1. What is this problem about?

The Largest Number coding problem asks you to take a list of non-negative integers and arrange them in such a way that they form the largest possible number when concatenated. Because the result can be very large, it is typically returned as a string. For instance, given [10, 2], the largest number is "210" rather than "102".

2. Why is this asked in interviews?

This is a quintessential interview question asked by nearly every major tech company, including Google, Meta, and Apple. It tests your ability to define custom sorting criteria. Standard numerical or alphabetical sorting won't work here. The problem requires you to think about how different numbers interact when placed side-by-side, making it an excellent test of logical reasoning and comparator implementation.

3. Algorithmic pattern used

The core pattern is the Sorting and Greedy interview pattern. The trick is to define a custom comparator for the numbers. Instead of comparing a and b directly, you compare the concatenations: a + b vs b + a. If a + b is greater, then a should come before b in our sorted list. This greedy strategy ensures that every local pair is optimized, leading to the overall largest concatenated string.

4. Example explanation

Take the numbers: [3, 30, 34]. Compare 3 and 30: "330" > "303", so 3 comes before 30. Compare 30 and 34: "3430" > "3034", so 34 comes before 30. Compare 3 and 34: "343" > "334", so 34 comes before 3. Sorted order: [34, 3, 30]. Concatenated: "34330". This is the largest possible combination.

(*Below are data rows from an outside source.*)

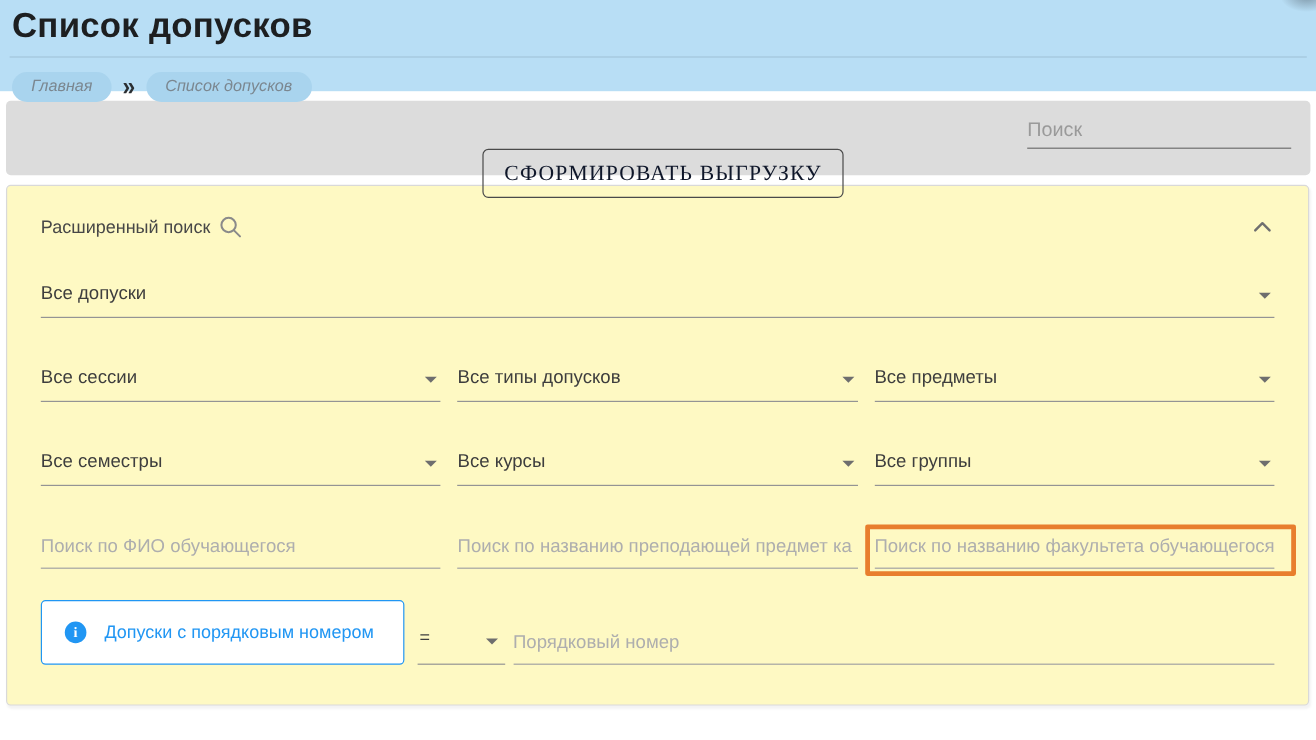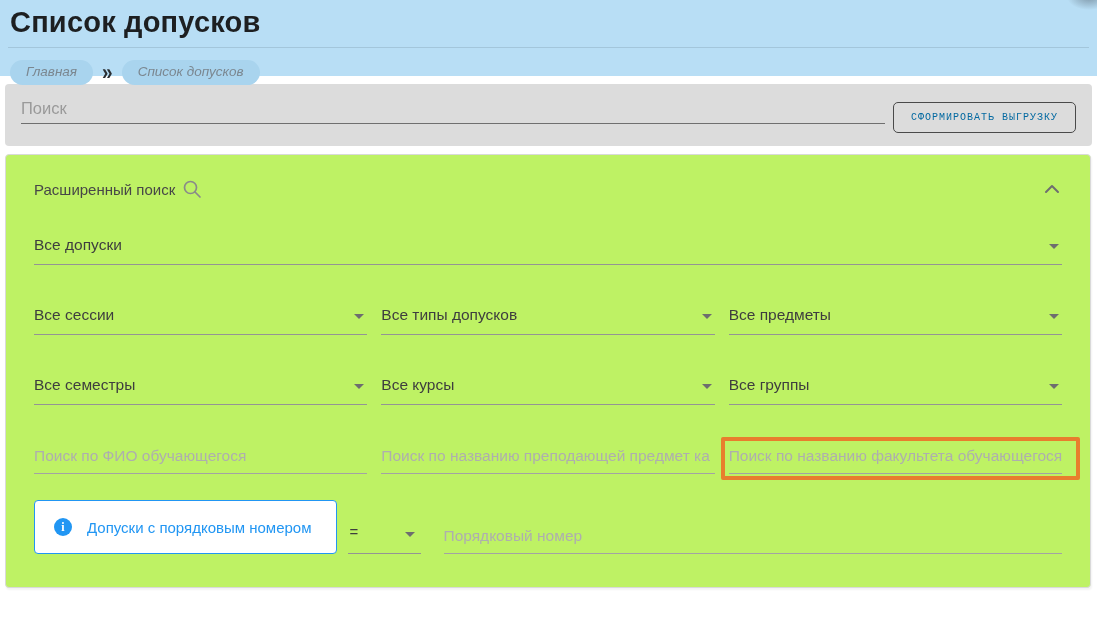--- a/index.html
+++ b/index.html
@@ -58,21 +58,22 @@
   }
 
   
   .search-bar {
     background: #dcdcdc;
     border-radius: 4px;
     margin: 8px 5px 0;
     padding: 10px 16px 6px;
     height: 62px;
     display: flex;
-    align-items: flex-start;
+    align-items: flex-end;
+    flex-direction: column;
   }
   .search-field { flex: 1; display: flex; flex-direction: column; justify-content: flex-start; padding-top: 3px; }
   .search-input {
     border: none;
     border-bottom: 1px solid #6f6f6f;
     background: transparent;
     outline: none;
     font-family: inherit;
     font-size: 16.5px;
     color: #3c3c3c;
@@ -80,32 +81,32 @@
     width: 100%;
   }
   .search-input::placeholder { color: #9a9a9a; }
   .search-helper { font-size: 12px; color: #8d8d8d; padding-top: 5px; }
   .export-button {
     align-self: center;
     margin-left: 8px;
     background: transparent;
     border: 1px solid #4a4a4a;
     border-radius: 5px;
-    color: #0369a1;
-    font-family: Liberation Mono, monospace;
-    font-size: 10px;
+    color: #0f172a;
+    font-family: Liberation Serif, serif;
+    font-size: 18px;
     letter-spacing: 1px;
     padding: 9px 17px;
     white-space: nowrap;
     cursor: pointer;
   }
 
   
   .panel {
-    background: #bef264;
+    background: #fef9c3;
     border: 1px solid #d9d9d9;
     border-radius: 4px;
     margin: 8px 6px 0 5px;
     height: 434px;
     box-shadow: 1px 2px 2px rgba(0,0,0,0.05);
   }
   .panel-header {
     display: flex;
     align-items: center;
     padding: 24px 28px 0;
@@ -186,21 +187,21 @@
   .operator-select {
     width: 73px;
     margin-left: 11px;
     position: relative;
     border-bottom: 1px solid #949494;
     padding: 0 18px 12px 2px;
     cursor: pointer;
   }
   .operator-select .caret { bottom: 16px; right: 6px; }
   .operator-value { font-size: 15px; color: #3e3e3e; }
-  .ordinal-input-wrap { flex: 1; margin-left: 23px; }
+  .ordinal-input-wrap { flex: 1; margin-left: 7px; }
 </style>
 </head>
 <body>
 
 <div class="app-header">
   <div class="corner-artifact"></div>
   <div class="page-title">Список допусков</div>
   <hr class="header-divider">
   <div class="breadcrumb">
     <span class="crumb-pill">Главная</span>

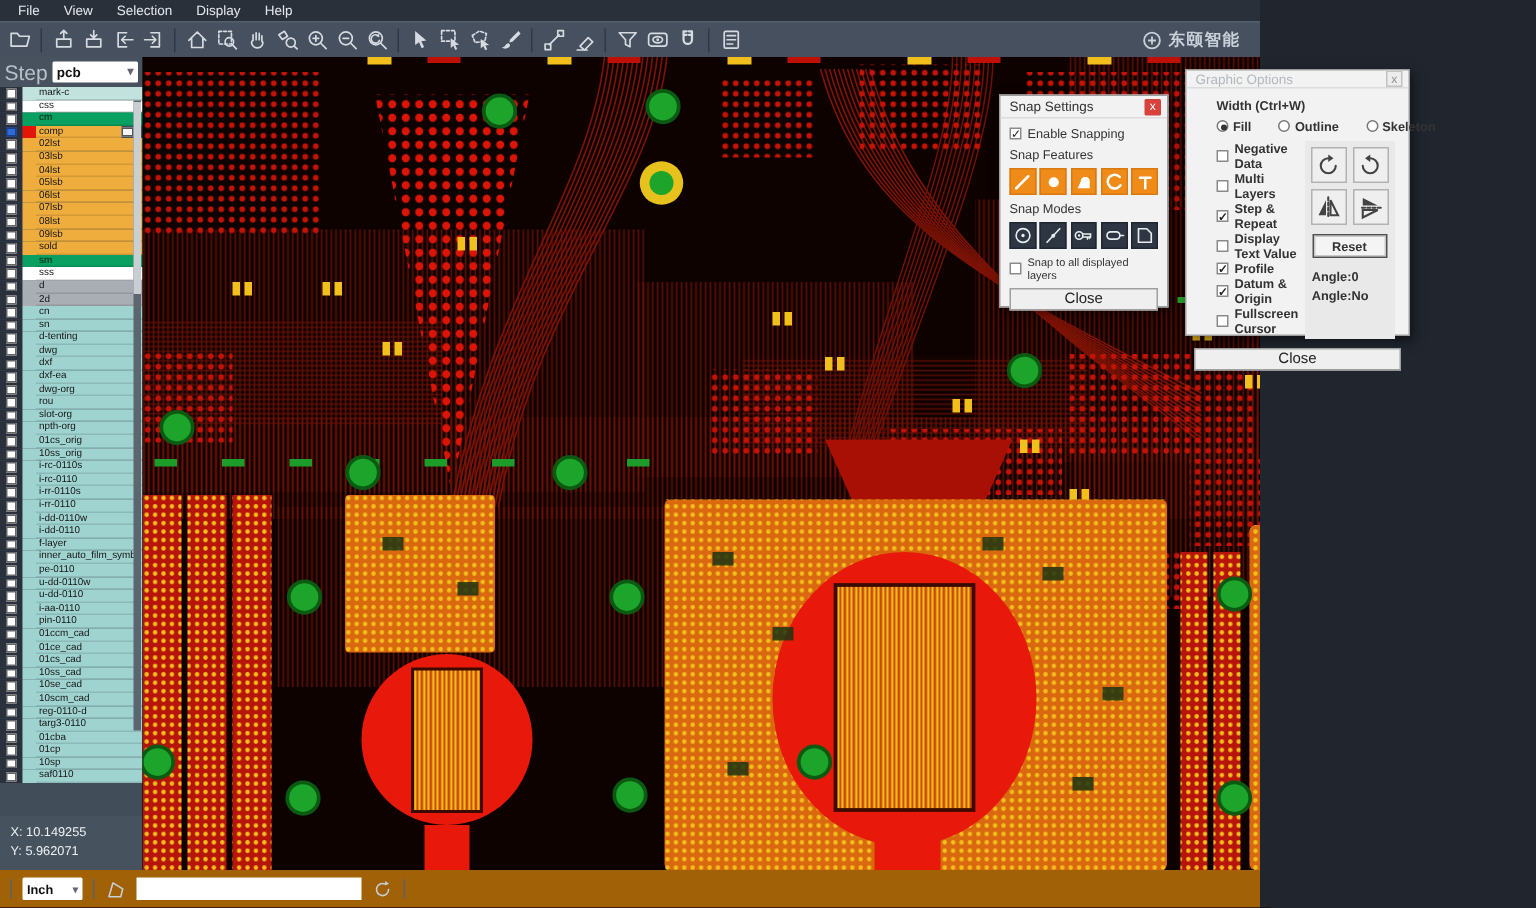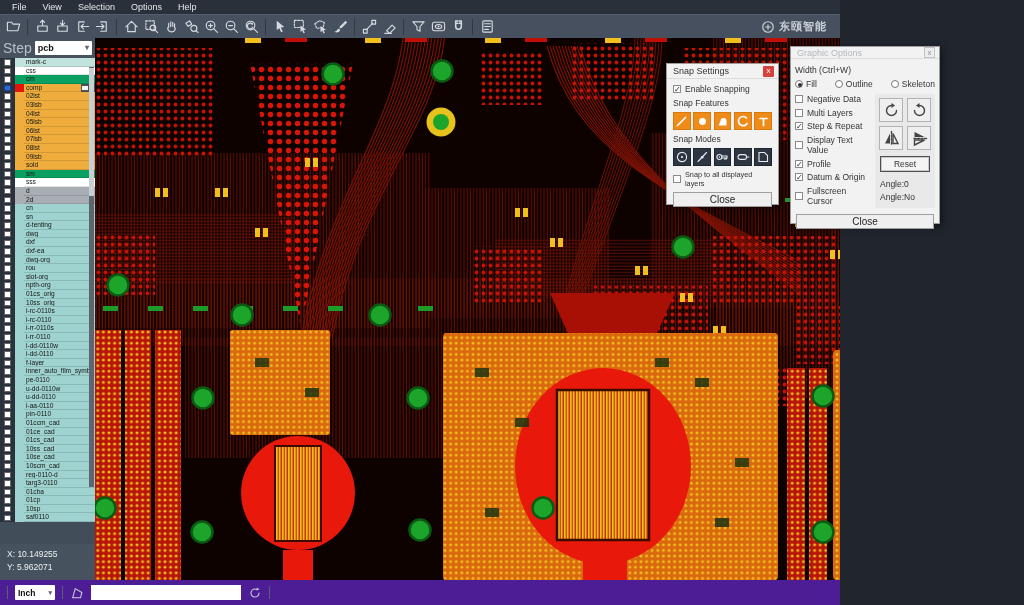--- a/index.html
+++ b/index.html
@@ -61,53 +61,53 @@
   #snap-dlg .body { padding:5px 6px 4px; display:flex; flex-direction:column; gap:4px; }
   .snap-grid { display:flex; gap:2.5px; }
   .sfbtn { width:18px; height:18px; background:#ef8c19; border:1px solid #d97a10; display:flex; align-items:center; justify-content:center; }
   .sfbtn svg { width:13px; height:13px; stroke:#fff; fill:none; stroke-width:1.7; stroke-linecap:round; }
   .smbtn { width:18px; height:18px; background:#2d3642; border:1px solid #1f2630; display:flex; align-items:center; justify-content:center; }
   .smbtn svg { width:14px; height:14px; stroke:#e8ecf0; fill:none; stroke-width:1.1; stroke-linecap:round; }
   .snap-small { font-size:7.3px; }
 
   
   #gfx-dlg { left:790px; top:46px; width:150px; height:178px; display:flex; flex-direction:column; }
-  #gfx-dlg .body { flex:1; padding:4px 4px 3px; display:flex; flex-direction:column; }
+  #gfx-dlg .body { flex:1; padding:4px 20px 3px; display:flex; flex-direction:column;font-weight:bold; }
   .gfx-width { font-size:8.5px; margin:2px 0 4px; }
   .gfx-radios { display:flex; gap:18px; margin-bottom:5px; }
   .gfx-radios .chk-row { gap:3px; }
   .gfx-cols { flex:1; display:flex; gap:4px; }
   .gfx-checks { flex:1; display:flex; flex-direction:column; justify-content:space-between; padding-bottom:2px; }
   .gfx-right { width:60px; flex:none; background:#e9e9e9; padding:4px 3px; display:flex; flex-direction:column; align-items:center; }
   .rot-grid { display:grid; grid-template-columns:24px 24px; grid-gap:4px; }
   .rotbtn { width:24px; height:24px; background:#efefef; border:1px solid #b2b2b2; display:flex; align-items:center; justify-content:center; }
   .rotbtn svg { width:17px; height:17px; stroke:#444; fill:none; stroke-width:1.4; stroke-linecap:round; }
   .reset-btn { margin-top:6px; width:50px; height:16px; background:#f4f4f4; border:1px solid #4f4f4f; box-shadow:0 0 0 1px #c9c9c9 inset; font-size:8.5px; line-height:14px; text-align:center; }
   .gfx-state { margin-top:6px; align-self:flex-start; font-size:8.5px; line-height:13px; padding-left:2px; }
   .gfx-close { margin:3px 5px 5px; line-height:13px; height:15px; }
 
   
-  .bottombar { height:25px; background:#4c1d95; display:flex; align-items:center; padding:0 7px; gap:7px; flex:none; }
+  .bottombar { height:25px; background:#a16207; display:flex; align-items:center; padding:0 7px; gap:7px; flex:none; }
   .bsep { width:1px; height:13px; background:#59616e; }
   .unit-select { width:40px; height:15px; background:#fff; font-size:8.5px; font-weight:bold; color:#111; display:flex; align-items:center; padding:0 3px; border-radius:1px; }
   .unit-select .chev { margin-left:auto; color:#667; font-size:7px; }
   .bicon svg { width:14px; height:14px; stroke:#c8cfd6; fill:none; stroke-width:1.2; stroke-linecap:round; stroke-linejoin:round; display:block; }
   .cmd-input { width:150px; height:15px; background:#fff; border:none; outline:none; font-size:9px; padding:0 3px; }
 </style>
 </head>
 <body>
 
 <div class="app">
 
   <div class="menubar">
 
   <div class="menu-item">File</div>
       <div class="menu-item">View</div>
       <div class="menu-item">Selection</div>
-      <div class="menu-item">Options</div>
+      <div class="menu-item">Display</div>
       <div class="menu-item">Help</div>
     </div>
 
   <div class="toolbar" id="toolbar">
     <div class="tbtn">
         <svg viewBox="0 0 16 16">
           <path d="M1.5 12.5 V3.5 H6 l1.5 2 H14.5 l-1.8 7 Z"></path>
         </svg>
       </div>
       <div class="tsep"></div>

5. Common mistakes candidates make

A very common mistake is sorting numbers alphabetically (where "30" might come before "3"). Another is not handling the edge case where the input is a list of zeros (e.g., [0, 0]). The result should be "0", not "00". Candidates also sometimes struggle with the syntax of custom comparators in their chosen programming language.

6. Interview preparation tip

For "Array, Sorting, String interview pattern" questions, always clarify the result type. If it's a concatenated string, think about how string comparison works compared to integer comparison. Practice writing custom sort functions (like sort() with a lambda in Python or Comparator in Java) until it becomes second nature.